The three eligibility rules
Original Medicare pays for home health when all three of these are true:
1. A physician orders it. A doctor or nurse practitioner must certify the need and sign a plan of care after a face-to-face encounter. In practice, the agency does this paperwork with your doctor; your job is one sentence at an appointment: "I think I need home health, can you order an evaluation?"
2. The need is skilled and intermittent. Skilled means it requires a licensed nurse or therapist: wound care, injections, medication management for complex regimens, physical therapy, monitoring an unstable condition. Intermittent means visits, not around-the-clock shifts.
3. The patient is homebound. The most misunderstood rule. Homebound means leaving home takes considerable taxing effort, or requires help from another person or a device like a walker. It does not mean housebound or bedbound; doctor visits, church and the occasional family dinner are explicitly allowed.
What Medicare covers at 100 percent
- Skilled nursing visits: assessment, wound care, injections, catheter and ostomy care, medication management and teaching
- Physical therapy, occupational therapy and speech-language pathology
- Medical social services: benefits navigation, planning, family support
- Home health aide visits for bathing and personal care while skilled care is active
- Medical supplies used under the plan of care, such as wound dressings
For these services the patient pays nothing: no deductible, no copay. Care is certified in 60-day episodes that the physician can renew as long as eligibility continues.
What Medicare does not cover
Medicare pays for treatment, not ongoing assistance. It does not fund 24-hour care at home, meal delivery, homemaker services alone, or personal care as the only need. That category, home care rather than home health, is funded by Nevada Medicaid, VA benefits, long-term care insurance or private pay; our paying for home care guide maps every option.

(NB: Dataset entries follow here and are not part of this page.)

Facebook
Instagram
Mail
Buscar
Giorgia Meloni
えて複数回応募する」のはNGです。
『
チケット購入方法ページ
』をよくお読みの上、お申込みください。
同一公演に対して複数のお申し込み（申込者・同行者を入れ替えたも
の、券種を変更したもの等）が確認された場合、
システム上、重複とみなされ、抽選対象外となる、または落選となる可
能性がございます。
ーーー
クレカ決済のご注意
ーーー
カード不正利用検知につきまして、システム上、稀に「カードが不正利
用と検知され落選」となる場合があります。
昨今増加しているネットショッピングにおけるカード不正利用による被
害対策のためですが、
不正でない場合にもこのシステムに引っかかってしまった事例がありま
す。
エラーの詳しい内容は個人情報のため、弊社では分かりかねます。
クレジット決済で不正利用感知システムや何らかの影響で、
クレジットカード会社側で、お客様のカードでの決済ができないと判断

Medicare Advantage differences
Advantage plans must cover home health at least as generously as Original Medicare, but they manage it: prior authorization, network agencies, sometimes visit-by-visit approval. Two practical consequences. First, use an agency experienced with your specific plan's process so authorizations do not stall your start of care; we handle this daily. Second, many Advantage plans now offer supplemental in-home support benefits, a set number of non-medical aide hours, that families never claim because nobody told them. Ask your plan, or let us ask for you.
Denials, and your rights
The most common "denial" is not a real denial: it is an agency or discharge planner pre-judging eligibility and never submitting. The fixes:
- Get the order anyway. If your physician believes skilled care is needed, eligibility is determined formally, not by a hallway guess.

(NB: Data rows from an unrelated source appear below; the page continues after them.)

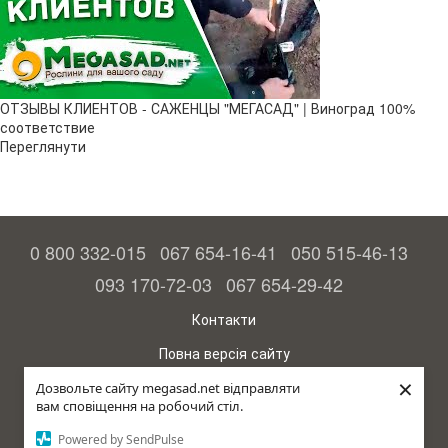
ОТЗЫВЫ КЛИЕНТОВ - САЖЕНЦЫ "МЕГАСАД" | Виноград 100%
соответствие
Переглянути
0 800 332-015
067 654-16-41
050 515-46-13
093 170-72-03
067 654-29-42
Контакти
Повна версія сайту
×
© 2015—2026
Дозвольте сайту megasad.net відправляти
Megasad – гарантія високого врожаю
вам сповіщення на робочий стіл.
Powered by SendPulse
рус (країна-терорист)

- Push back on the homebound myth. Walking to the mailbox with a cane does not disqualify anyone.
- Appeal cuts and terminations. When an agency proposes ending care you believe is still needed, you have the right to a fast-track appeal through Medicare's Quality Improvement Organization, with instructions printed on the notice you receive. Appeals frequently win.
- Get a second agency's evaluation. Agencies differ in skill and willingness. A "no" from one is not a "no" from Medicare.
Does Medicare home health have a copay or deductible?
No. Covered home health visits under Original Medicare cost the patient zero dollars: no deductible, no copay, no coinsurance for the visits themselves. Durable medical equipment ordered alongside, like a walker, carries the standard 20 percent coinsurance.
How strict is the homebound requirement?
Less strict than families fear. Homebound does not mean bedbound; it means leaving home requires considerable taxing effort or another person's help. Patients can still attend medical appointments, religious services, adult day programs and occasional family events without losing eligibility.
How many weeks of home health will Medicare pay for?
Care is certified in 60-day episodes, and there is no lifetime cap. As long as the physician recertifies that skilled care remains medically necessary and the patient remains homebound, episodes can continue. What Medicare will not fund is indefinite non-medical help; that is home care, paid differently.
Can my mother choose her home health agency, or must she use the hospital's pick?
Choosing is her legal right. Hospitals must provide a list of Medicare-certified agencies and honor patient preference. You can simply tell the discharge planner which agency you want, by name, and they are required to send the referral there.